DNA samples needed to ID remains in Lahaina
Hundreds still unaccounted for after Maui wildfires; authorities seek DNA to identify remains 02:36

More than 1,000 people remain unaccounted for more than two weeks after devastating wildfires ripped through Maui, officials said. Urgent efforts to identify the remains of those discovered in the ashes have prompted emergency leaders to call on families for DNA samples to aid in the identification process.

As of Wednesday morning, only 104 families had submitted DNA samples, limiting the process.

"The number of family members who are coming in to provide DNA samples is a lot lower than they've seen in other disasters," said Maui County prosecuting attorney Andrew Martin.

Texas resident Jayson Musgrove, who traveled to Maui in search of his missing mother Linda Vaikeli, submitted his DNA. 

"It's hard to get answers because nobody really knows what's happening," he said. "Until someone tells me exactly where she's at, I'm not gonna stop looking for her."

The identification of remains has been made more complex due to multiple lists from different agencies.
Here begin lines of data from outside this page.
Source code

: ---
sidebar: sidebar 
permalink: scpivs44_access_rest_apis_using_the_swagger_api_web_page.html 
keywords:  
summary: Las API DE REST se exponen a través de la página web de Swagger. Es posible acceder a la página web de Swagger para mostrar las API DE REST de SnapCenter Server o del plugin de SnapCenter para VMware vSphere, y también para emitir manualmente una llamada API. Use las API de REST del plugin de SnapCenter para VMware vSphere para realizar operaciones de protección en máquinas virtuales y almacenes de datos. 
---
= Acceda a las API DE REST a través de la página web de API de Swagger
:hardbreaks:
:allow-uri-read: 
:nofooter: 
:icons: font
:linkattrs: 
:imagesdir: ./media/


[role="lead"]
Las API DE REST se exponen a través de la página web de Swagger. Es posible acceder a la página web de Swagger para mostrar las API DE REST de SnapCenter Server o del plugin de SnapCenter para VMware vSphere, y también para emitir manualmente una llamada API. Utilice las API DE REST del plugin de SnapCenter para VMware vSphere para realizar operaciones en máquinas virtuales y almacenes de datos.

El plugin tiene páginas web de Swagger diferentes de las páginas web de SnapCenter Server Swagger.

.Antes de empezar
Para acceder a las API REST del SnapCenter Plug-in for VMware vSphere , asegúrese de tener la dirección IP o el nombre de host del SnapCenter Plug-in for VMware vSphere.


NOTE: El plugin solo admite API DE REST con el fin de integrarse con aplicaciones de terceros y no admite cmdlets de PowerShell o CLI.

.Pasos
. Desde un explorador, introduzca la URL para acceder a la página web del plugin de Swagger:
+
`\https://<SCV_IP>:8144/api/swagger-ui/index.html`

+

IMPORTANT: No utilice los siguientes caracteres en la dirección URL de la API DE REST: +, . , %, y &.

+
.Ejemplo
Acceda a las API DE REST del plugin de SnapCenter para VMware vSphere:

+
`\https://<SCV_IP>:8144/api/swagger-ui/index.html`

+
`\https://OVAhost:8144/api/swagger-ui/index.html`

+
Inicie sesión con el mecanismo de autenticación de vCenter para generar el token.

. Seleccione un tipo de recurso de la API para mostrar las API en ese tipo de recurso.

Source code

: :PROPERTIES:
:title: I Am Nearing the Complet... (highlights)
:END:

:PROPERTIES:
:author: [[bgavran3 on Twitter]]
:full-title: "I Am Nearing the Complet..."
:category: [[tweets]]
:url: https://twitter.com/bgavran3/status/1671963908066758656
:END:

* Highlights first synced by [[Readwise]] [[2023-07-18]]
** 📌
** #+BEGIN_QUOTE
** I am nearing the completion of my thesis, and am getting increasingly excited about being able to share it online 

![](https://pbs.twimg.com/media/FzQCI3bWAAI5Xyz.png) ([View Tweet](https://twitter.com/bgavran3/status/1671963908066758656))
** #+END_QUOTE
In addition to DNA analysis, authorities are using cellphone technology to help pinpoint individuals' whereabouts. 

The confirmed death toll remains at 115, and residents are continuing to demand answers on the breakdown in communication during the fires. 

As people tried to escape the worst of the flames on Aug. 8, Maui County Mayor Richard Bissen was seen on a local television station reporting that the road to and from Lahaina was open — seemingly unaware of the severity of the crisis. 

"We had a lot of information coming in and we had lots of communication that was broken down," Bissen told CBS News' Jonathan Vigliotti, who asked if he had been getting real-time updates. "I don't have all the times for me, and I know I'm going to have to go and piece that together."

When asked whether the lag in communication might have contributed to the magnitude of the loss, Bissen said, "That would be a guess on my part."

"I can't tell you what would have would not have changed with that information in terms of the fire," he said, deferring to fire experts for further analysis.